Bonjour,
Le renversement de perspective chez Montaigne réside dans la phrase suivante :
"Il n’y a rien, écrit Montaigne, de barbare et de sauvage en cette nation, à ce qu’on m’en a rapporté, sinon que chacun appelle barbarie ce qui n’est pas de son usage ; comme de vrai, il semble que nous n’avons autre mire de la vérité et de la raison que l’exemple et idée des opinions et usances du pays où nous sommes."
En d’autres termes, le barbare n’est pas celui que l’on pense. Nous nous érigeons en référence pour juger les autres. Il convient donc d’échapper à nos conditionnements culturels, à changer de paradigme (grille d’interprétation).
Tu as bien perçu le postulat. Chez Sukegawa, la barbarie est devenue la maladie, le handicap, l’anormal. Le malade, le handicapé, l’anormal n’est pas celui qu’on pense. Les thèmes de la normalité et de l’exclusion sont les nouvelles maladies d’une société qui renonce ainsi à son humanité pour s’enfermer dans le culte de l’efficacité au prix d’une solitude égoïste. Le prétendu bonheur matérialiste qu’elle promet est un leurre parce qu’elle est incapable de donner un vrai sens à la vie.
::::::::::
→ Activité: Reproduisez fidèlement le passage du texte sur la barbarie chez Montaigne et Sukegawa qui s'ouvre sur les mots « Tu as bien perçu » et s'achève sur « sens à la vie. ». Seul le texte ci-dessus doit servir de référence.

(Enregistrements issus d'un jeu de données)
::::::::::
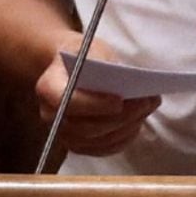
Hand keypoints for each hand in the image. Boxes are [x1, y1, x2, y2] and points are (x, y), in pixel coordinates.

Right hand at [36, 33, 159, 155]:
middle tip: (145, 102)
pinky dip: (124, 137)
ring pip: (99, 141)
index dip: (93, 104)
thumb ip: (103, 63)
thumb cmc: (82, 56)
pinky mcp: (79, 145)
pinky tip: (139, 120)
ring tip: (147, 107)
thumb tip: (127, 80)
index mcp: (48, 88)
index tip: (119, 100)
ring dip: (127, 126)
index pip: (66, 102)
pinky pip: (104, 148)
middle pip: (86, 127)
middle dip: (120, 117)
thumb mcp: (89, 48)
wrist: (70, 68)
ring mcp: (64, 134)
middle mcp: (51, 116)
::::::::::
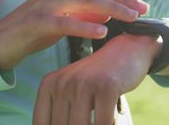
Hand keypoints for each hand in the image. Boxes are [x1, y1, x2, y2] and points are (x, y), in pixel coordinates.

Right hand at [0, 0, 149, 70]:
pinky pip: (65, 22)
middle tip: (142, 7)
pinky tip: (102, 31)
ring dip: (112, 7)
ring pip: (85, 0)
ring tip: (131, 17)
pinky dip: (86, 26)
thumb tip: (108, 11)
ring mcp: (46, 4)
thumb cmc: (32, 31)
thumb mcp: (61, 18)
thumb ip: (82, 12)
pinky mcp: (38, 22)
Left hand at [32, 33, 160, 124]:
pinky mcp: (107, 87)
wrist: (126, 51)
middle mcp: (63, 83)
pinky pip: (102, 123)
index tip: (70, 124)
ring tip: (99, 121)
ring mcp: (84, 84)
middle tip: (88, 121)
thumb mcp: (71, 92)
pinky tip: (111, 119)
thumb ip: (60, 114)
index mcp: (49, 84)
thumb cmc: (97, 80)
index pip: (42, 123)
::::::::::
→ Résultat attendu:
Tu as bien perçu le postulat. Chez Sukegawa, la barbarie est devenue la maladie, le handicap, l’anormal. Le malade, le handicapé, l’anormal n’est pas celui qu’on pense. Les thèmes de la normalité et de l’exclusion sont les nouvelles maladies d’une société qui renonce ainsi à son humanité pour s’enfermer dans le culte de l’efficacité au prix d’une solitude égoïste. Le prétendu bonheur matérialiste qu’elle promet est un leurre parce qu’elle est incapable de donner un vrai sens à la vie.